Desde  su perspectiva, el indicio que surge de la anotada constancia lejos  de desvirtuar la convivencia marital, la corrobora, pues «[l]a  regla general es que quien no viva o no resida allí, le es  restringido acceder al conjunto y de ello, ante la obviedad, sobraba  cualquier constancia en portería. La prohibición,  entonces, es excepcional y se predica de alguien que, por cualquier  circunstancia, frecuentaba el lugar, pero que no figuraba como  propietario de ninguna unidad. Si el poder de disposición de  la heredad no estaba en cabeza del pretensor, la comentada  restricción de ingreso no podía entenderse como no  convivencia marital. Asociado el hecho con la discusión, debía  seguirse que el actor sí vivía allí, solo que,  al margen de los motivos personales, la demandada decidió  expulsarlo. El indicio, en lugar de desvirtuar la unión  marital, la acredita, inclusive hasta “finales” de mayo  de 2020, como lo concluyó el a-quo».  

            

b. El          interrogatorio de parte por él absuelto, porque, en torno a          él, el Colegiado sólo tomó «en          cuenta respuestas que, supuestamente le generaban efectos adversos o          que favorecían a Yexy Alexandra García Córdoba»,          pues,          contrariando la realidad, entendió que él había          afirmado que la cohabitación inició «desde          el mismo momento en que se conocieron, [pero]          posteriormente [dijo]          que desde el 1º de diciembre», cuando          lo que él contestó fue que          «la conoció y “quedamos de salir, quedamos como          amigos (…)          tuvimos relaciones, ese día comenzó la relación          de noviazgo (…),          la conocí antes de irnos a vivir”», luego,          quedó claro que «fue          un día distinto a cuando las partes se conocieron que          empezaron a vivir».  
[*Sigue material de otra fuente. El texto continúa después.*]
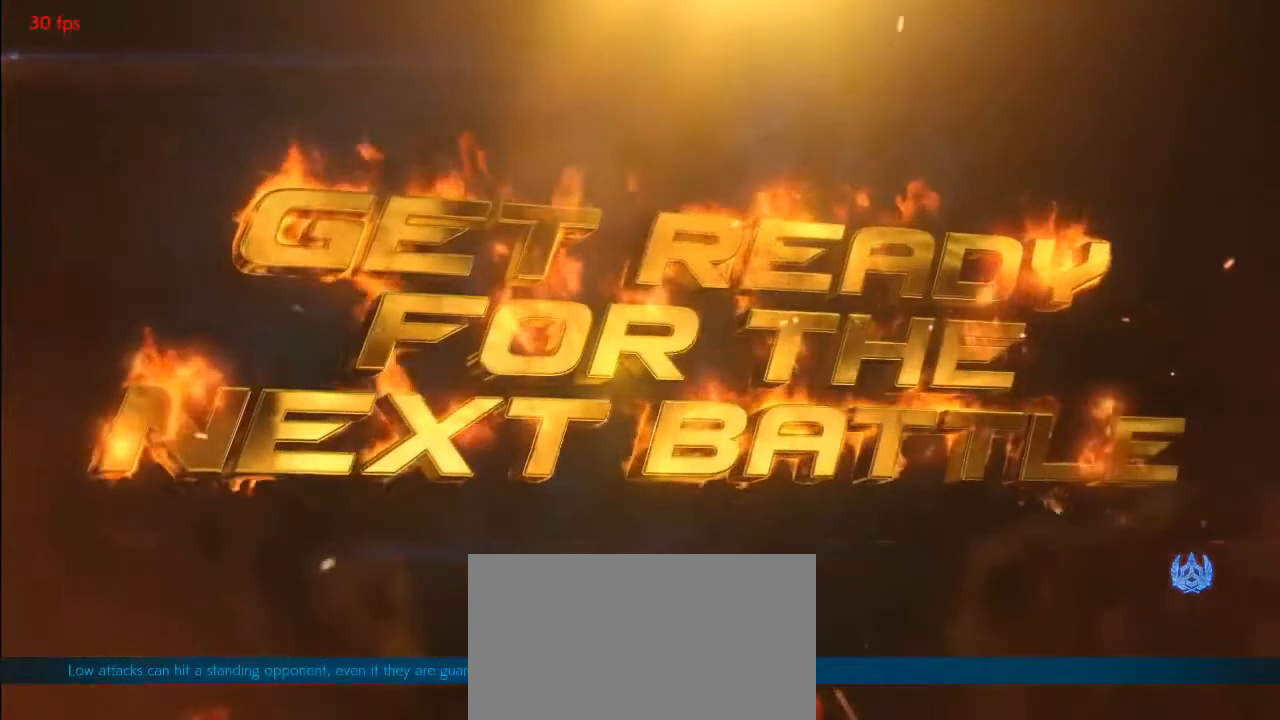
{"buttons": [], "events": []}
El sentenciador  agregó, por otra parte, «expresiones  que él no dijo y por esa senda tergiversó la prueba»,  por  cuanto, tampoco es cierto que haya admitido «que  Yexy Alexandra salía con otras personas (…)  en Yopal todo el mundo lo sabía”», entendimiento  del cual derivó una  «“discusión  [sobre]  si era un problema de infidelidad o simplemente no existía la  singularidad», cuando  lo que él admitió fue que su pareja tenía  relaciones con «otras  personas»,  mas no «distinguió  si eran profesionales, laborales, sentimentales o maritales».  

Con todo, de  haberse referido a infidelidades, tratos de esa índole no  desconfiguraban la relación marital, «en  tanto, lo único que neutralizaba el requisito de singularidad  era una convivencia simultánea de la misma naturaleza (Cfr.  CSJ, Sala Civil, SC3466-2020, 21 de agosto)» y  él «no  aceptó que él o ella, a la par, tuvieran otra unión  marital».  

En el mismo  sentido, la diligencia en comento fue deformada al establecer que él  había manifestado que la terminación de la convivencia  «fue  por “su culpa”»  contrariando  «lo  consignado en la demanda»,  cuando lo que en verdad respondió fue que «habían  “varias situaciones (…)  por causa mía (…),  había muchos problemas” (minuto 53, audiencia inicial).  Es más, adelante reiteró que (…)  ella es muy soberbia (…)  yo me cans[é]  y terminé la relación por eso”», lo  que demuestra, dice el inconforme, que la autoridad decisora «no  solo adicionó el contenido intrínseco del  interrogatorio, sino que no tuvo en cuenta las explicaciones de la  separación definitiva»,  obviando  el «contexto  inescindible»  de  sus afirmaciones (art. 196 CGP).  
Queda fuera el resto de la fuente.